_Fragment do analizy_:
┏━━
DM --> ok, poprzednie wyścigi są wyjątkami potwierdzającymi regułę, bo, jak już wspomniałem, było wielkie zdziwnienie, że ktoś kogoś wyprzedził. Jeśli takie będą kolejne wyścigi to przyznam oficjalnie, że DRS nie jest wcale takim złym pomysłem, zgoda? :) Sądzę po prostu, że jeśli już doszło do wyprzedzenia poza strefą DRS to, kiedy kierowcy do niej dojadą, to wyprzedzony będzie mógł "niezdrowo" dogonić kierowcę, który go wyprzedził, a w normalnej sytuacji ten z przodu by się oddalił i nie tracił cennych setnych sekundy na obronę, a skupiłby się na doganianiu kolejnego bolidu. To według mnie jest ten problem. A jeżeli kierowcy będą wyprzedzać nie korzystając z DRSa i poza strefą to po co to w ogóle? Nie lepiej się w takiej sytuacji skupić na degradacji opon?
Wyscigi formuly 1 byly z reguly nudne, tak bylo przed dziesiecioleciami tez.
To juz jest taki sport, zeby moc sie jarac tym naprawde trzeba siasc do LT i sledzic co sie dzieje z kazdym zawodnikiem, to jedyna droga prakycznie by moc sie porzadnie rozeznac co jest grane.
┗━━
_Zadania do wykonania_:
A. Zaktualizuj wypowiedź o Formule 1 od słów „DM --> ok, poprzednie” aż do słów „przed dziesiecioleciami tez.” włącznie, zamieniając każde „wyścigi” na „zawody”, i przepisz ten fragment.
B. Napisz dalszy ciąg wypowiedzi o Formule 1, zaczynając od miejsca, w którym się kończy.
Materiał, który następuje po tekście, stanowi osobną całość i nie jest związany z wypowiedzią o Formule 1.

_Materiał źródłowy_:
┏━━
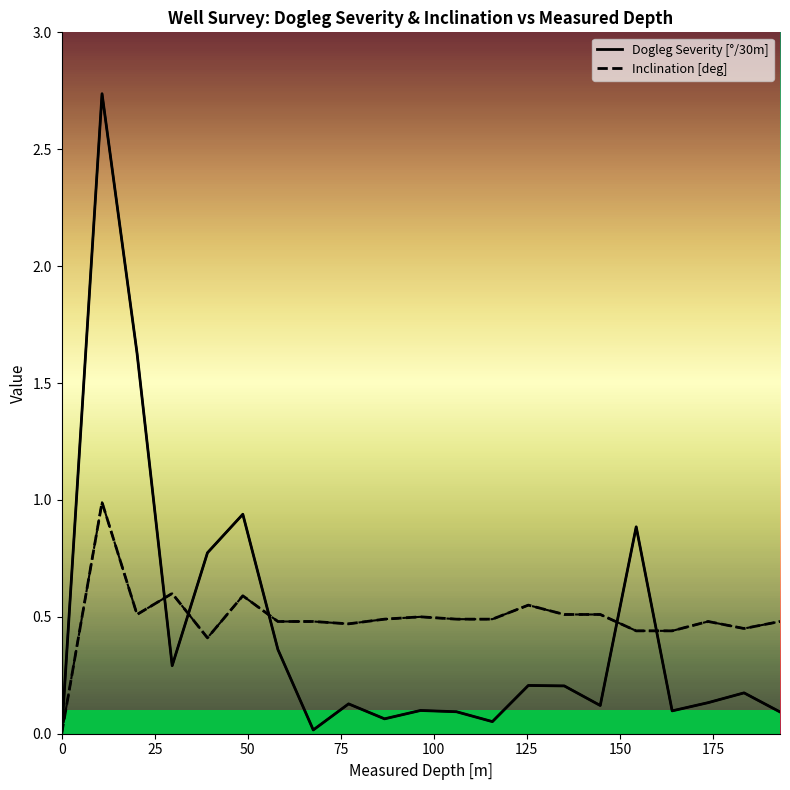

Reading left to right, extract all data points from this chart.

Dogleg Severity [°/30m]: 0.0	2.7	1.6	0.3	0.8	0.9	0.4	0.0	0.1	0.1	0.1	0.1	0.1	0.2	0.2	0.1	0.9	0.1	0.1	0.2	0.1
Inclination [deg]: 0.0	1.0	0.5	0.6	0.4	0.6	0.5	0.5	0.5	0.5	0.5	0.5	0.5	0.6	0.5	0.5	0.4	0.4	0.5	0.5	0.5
┗━━
_Wyniki ćwiczeń_:
A.
DM --> ok, poprzednie zawody są wyjątkami potwierdzającymi regułę, bo, jak już wspomniałem, było wielkie zdziwnienie, że ktoś kogoś wyprzedził. Jeśli takie będą kolejne zawody to przyznam oficjalnie, że DRS nie jest wcale takim złym pomysłem, zgoda? :) Sądzę po prostu, że jeśli już doszło do wyprzedzenia poza strefą DRS to, kiedy kierowcy do niej dojadą, to wyprzedzony będzie mógł "niezdrowo" dogonić kierowcę, który go wyprzedził, a w normalnej sytuacji ten z przodu by się oddalił i nie tracił cennych setnych sekundy na obronę, a skupiłby się na doganianiu kolejnego bolidu. To według mnie jest ten problem. A jeżeli kierowcy będą wyprzedzać nie korzystając z DRSa i poza strefą to po co to w ogóle? Nie lepiej się w takiej sytuacji skupić na degradacji opon?
Wyscigi formuly 1 byly z reguly nudne, tak bylo przed dziesiecioleciami tez.

B.
Jako 5 letni smark, przezywalem upadek mojego owczesnego boga f1 i pozniejszy jego powrot i takie wydarzenia zostaja w pamieci, oprocz tego pare niesamowitych akcji, ale cala reszta, no prosze was, tak bylo zawsze, to nie jest pilka nozna. Gdzie jest jedna pilka i caly czas obserwujesz co sie z nia dzieje a zmiany nastepuja co sekunde albo i krocej. Jak teraz pomysle ze kiedys ogladalo sie f1 bez LT to ciezko sobie to wyobrazic.
Lutz --> zgadzam się - timingi to niezbędny dodatek, który i umila relację i wzbogaca ją o dodatkowe wiadomości. A moim marzeniem w przyszłości jest możliwość obejrzenia relacji na kilku TV, gdzie na środkowym mielibyśmy ogólny widok na wyścig, na jednym bocznym widok z kamery kierowcy, którą możnaby swobodnie przełączać między poszczególnymi zawodnikami, a na trzecim TV widok na to co dzieje się w boksach. Do tego laptop z timingami... to by było coś. Ale myslę, że jest to realne :)
ja chyba inne wyścigi oglądałem, bo wielkiego zdziwienia nie widziałem, że ktoś się wyprzedza - były zwykłe oznaki emocji gdy dzieje się coś na torze :)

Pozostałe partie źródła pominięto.